*BRIEF*. Please copy the records below, replacing "Łódź" with "Warszawa" wherever it occurs and changing nothing else. Leave the pictures out of your answer.

Top of ENTRIES SUPPLIED

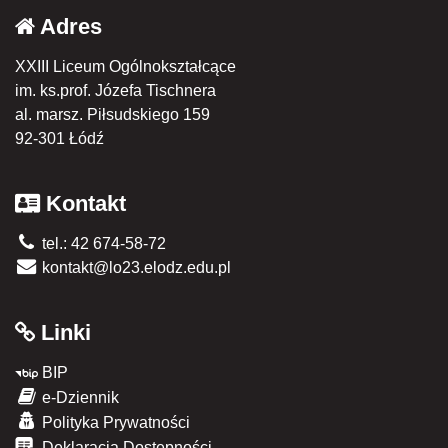
Adres
XXIII Liceum Ogólnokształcące
im. ks.prof. Józefa Tischnera
al. marsz. Piłsudskiego 159
92-301 Łódź
Kontakt
tel.: 42 674-58-72
kontakt@lo23.elodz.edu.pl
Linki
BIP
e-Dziennik
Polityka Prywatności
Deklaracja Dostępności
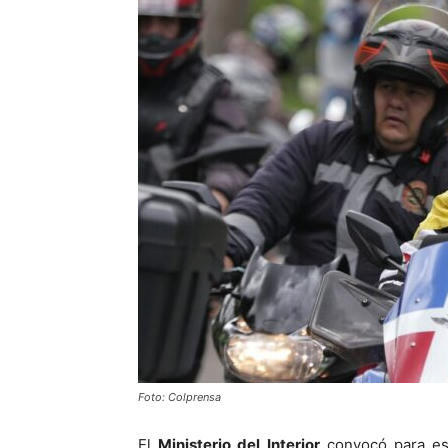
Foto: Colprensa
El
Ministerio del Interior
convocó para es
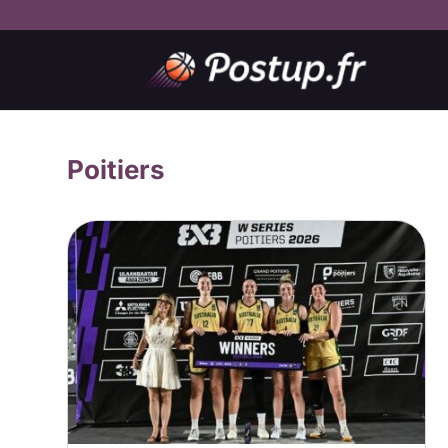
Poitiers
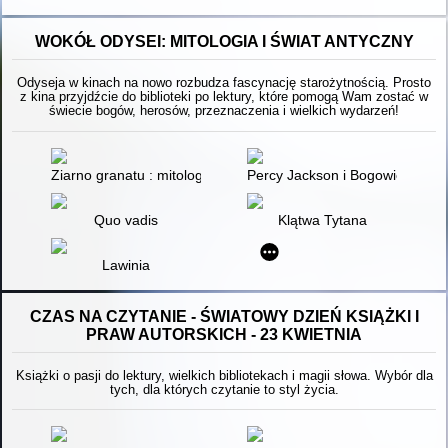
WOKÓŁ ODYSEI: MITOLOGIA I ŚWIAT ANTYCZNY
Odyseja w kinach na nowo rozbudza fascynację starożytnością. Prosto
z kina przyjdźcie do biblioteki po lektury, które pomogą Wam zostać w
świecie bogów, herosów, przeznaczenia i wielkich wydarzeń!
Ziarno granatu : mitologia według kobiet
Percy Jackson i Bogowie Olimpi
Quo vadis
Klątwa Tytana
Lawinia
CZAS NA CZYTANIE - ŚWIATOWY DZIEŃ KSIĄŻKI I
PRAW AUTORSKICH - 23 KWIETNIA
Książki o pasji do lektury, wielkich bibliotekach i magii słowa. Wybór dla
tych, dla których czytanie to styl życia.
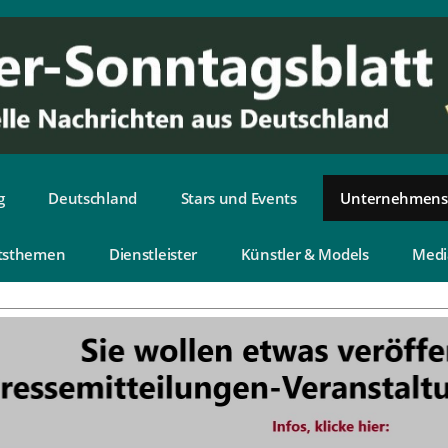
g
Deutschland
Stars und Events
Unternehmens
tsthemen
Dienstleister
Künstler & Models
Medi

Bottom of ENTRIES SUPPLIED

*RESULT OF THE TASK*.
Adres
XXIII Liceum Ogólnokształcące
im. ks.prof. Józefa Tischnera
al. marsz. Piłsudskiego 159
92-301 Warszawa
Kontakt
tel.: 42 674-58-72
kontakt@lo23.elodz.edu.pl
Linki
BIP
e-Dziennik
Polityka Prywatności
Deklaracja Dostępności
Foto: Colprensa
El
Ministerio del Interior
convocó para es
Poitiers
WOKÓŁ ODYSEI: MITOLOGIA I ŚWIAT ANTYCZNY
Odyseja w kinach na nowo rozbudza fascynację starożytnością. Prosto
z kina przyjdźcie do biblioteki po lektury, które pomogą Wam zostać w
świecie bogów, herosów, przeznaczenia i wielkich wydarzeń!
Ziarno granatu : mitologia według kobiet
Percy Jackson i Bogowie Olimpi
Quo vadis
Klątwa Tytana
Lawinia
CZAS NA CZYTANIE - ŚWIATOWY DZIEŃ KSIĄŻKI I
PRAW AUTORSKICH - 23 KWIETNIA
Książki o pasji do lektury, wielkich bibliotekach i magii słowa. Wybór dla
tych, dla których czytanie to styl życia.
g
Deutschland
Stars und Events
Unternehmens
tsthemen
Dienstleister
Künstler & Models
Medi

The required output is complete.